When I decided to quit this time around, I told myself that I have quit other things that I have loved — I was both very sentimentally attached and very addicted to cigarettes, but it was time to walk away.
It was a break-up, a two-weeks notice, an I’m sorry but I am not doing this to myself anymore.
Plus, cigarettes are a waste of money and time — which I always seem to never have enough of.
A few things fell into place to where I felt that I was ready to quit. First, I incidentally struck up a conversation with a co-worker about my smoking, an ex-smoker himself confided he was able to quit with Chantix. This conversation instilled the hope to overcome a previously impossible habit to break. Looking inward, I also felt that I had managed enough of the stress in my life and that I was in a pretty good place. I had a yoga practice that did not at all lend itself to smoking — but the exact opposite — deep, luxurious, awesome breath. I undertook Inspire Yoga’s #21daySIT meditation challenge on Instagram, where I learned how to use the breath to calm and settle the mind. Meditation freed up some space for me to think, listen to myself, address my stress, and led me to seriously consider smoking cessation. This combined with every person ever who gave me grief about smoking: asked me when I was going to quit, reminded me of the negative health consequences, and were concerned for my ultimate well-being. I talked to my doctor about the medication Chantix, which would ultimately make this an achievable goal and a comfortable process.
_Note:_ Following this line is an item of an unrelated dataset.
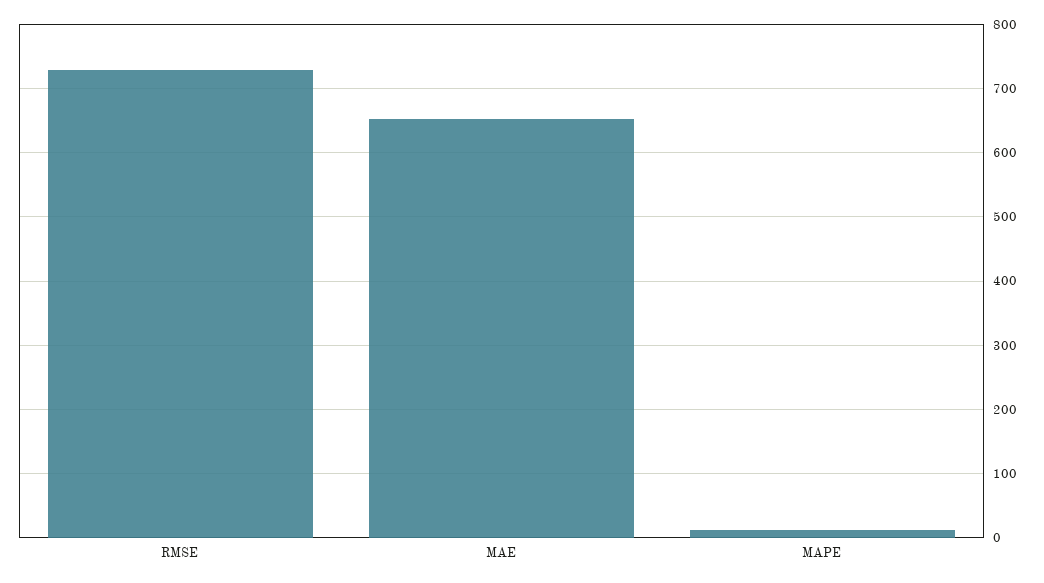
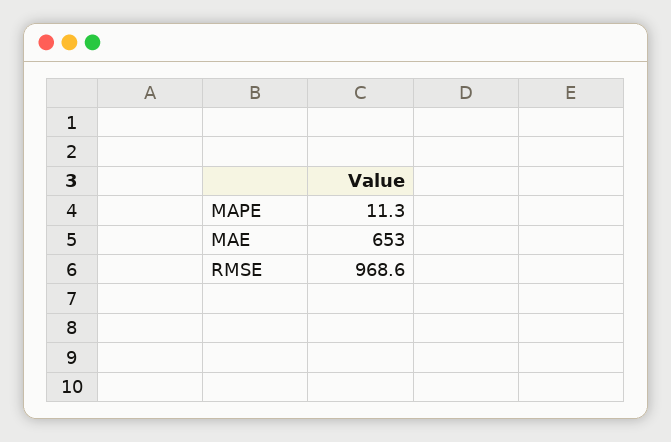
RMSE: 730 -> 968.6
I spoke with people about my smoking cessation: ex-smokers who have been through the same process, current smokers mulling over smoking cessation, and non-smokers. Talking about not smoking instead of smoking was a perfectly effective strategy. I turned to people who were happy to keep me focused and on track. I rewarded myself with pizza (that was the best part of this), drank a lot of water, chewed a lot of gum, and did a lot of yoga. I downloaded an anti-smoking app on my phone with tracked my progress by health milestones, money saved, and cigarettes not smoked. At 28 days since my quit date, I feel that I am out of the woods. I fiend for a cigarette every once in a while, especially when I want to cope with stress, but the moment passes and I move on.
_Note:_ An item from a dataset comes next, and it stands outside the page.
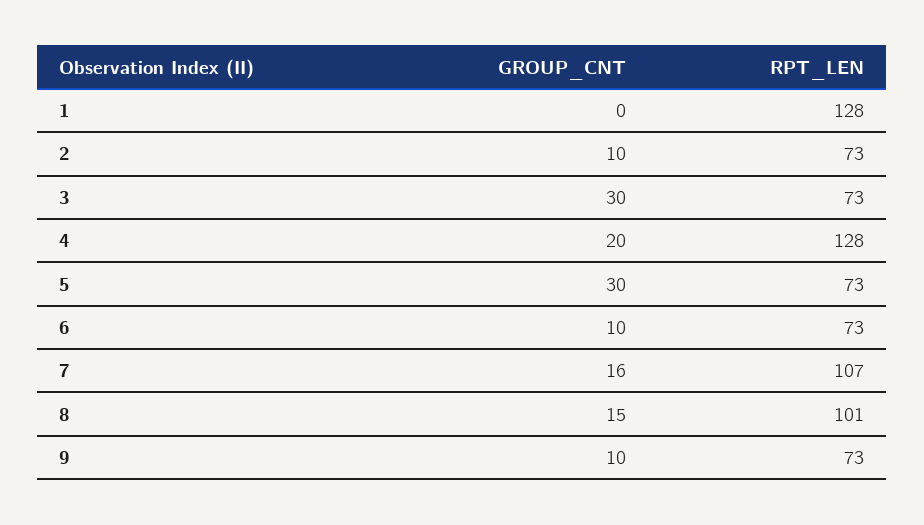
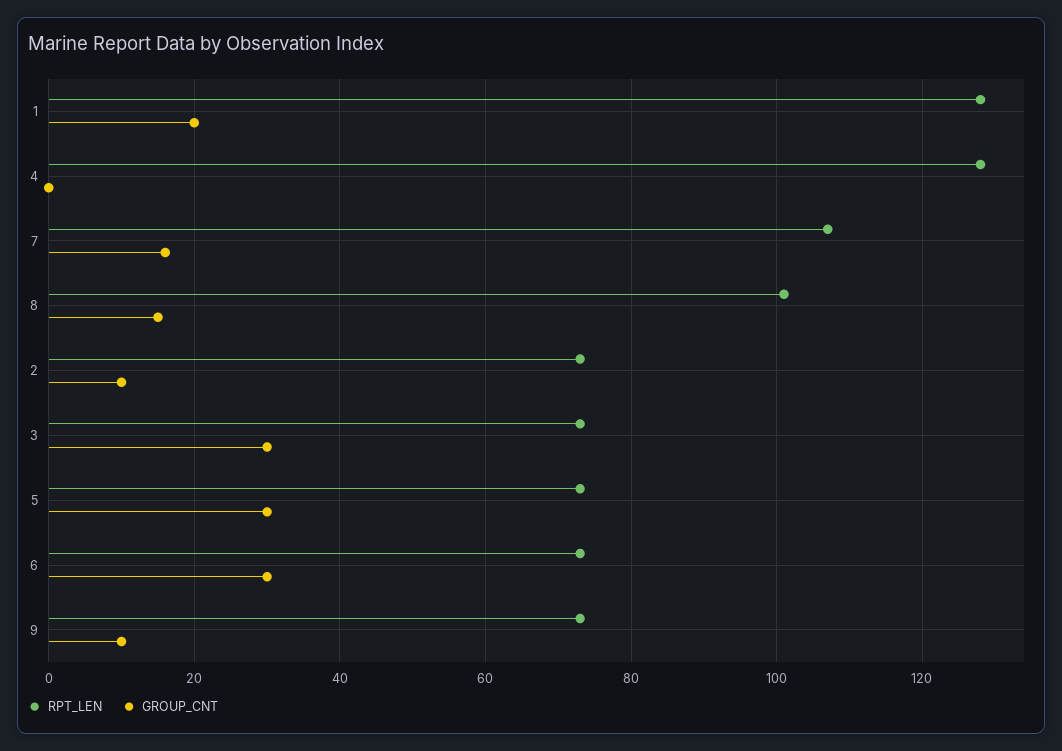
GROUP_CNT, 1: 0 -> 20
GROUP_CNT, 4: 20 -> 0
GROUP_CNT, 6: 10 -> 30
My outlook towards smoking has changed. Foremost, I realized what a grip it had on me and I am happy to be free it. I have failed multiple times at quitting before. I did the research. I tried. I failed. I tried something else, I failed again. I always knew it was something that needed to get done. It is also something I needed to outgrow.
I utilized every resource available, rigged everything in my favor, accepted support and encouragement, realized it was okay, and finally slew my nicotine addiction.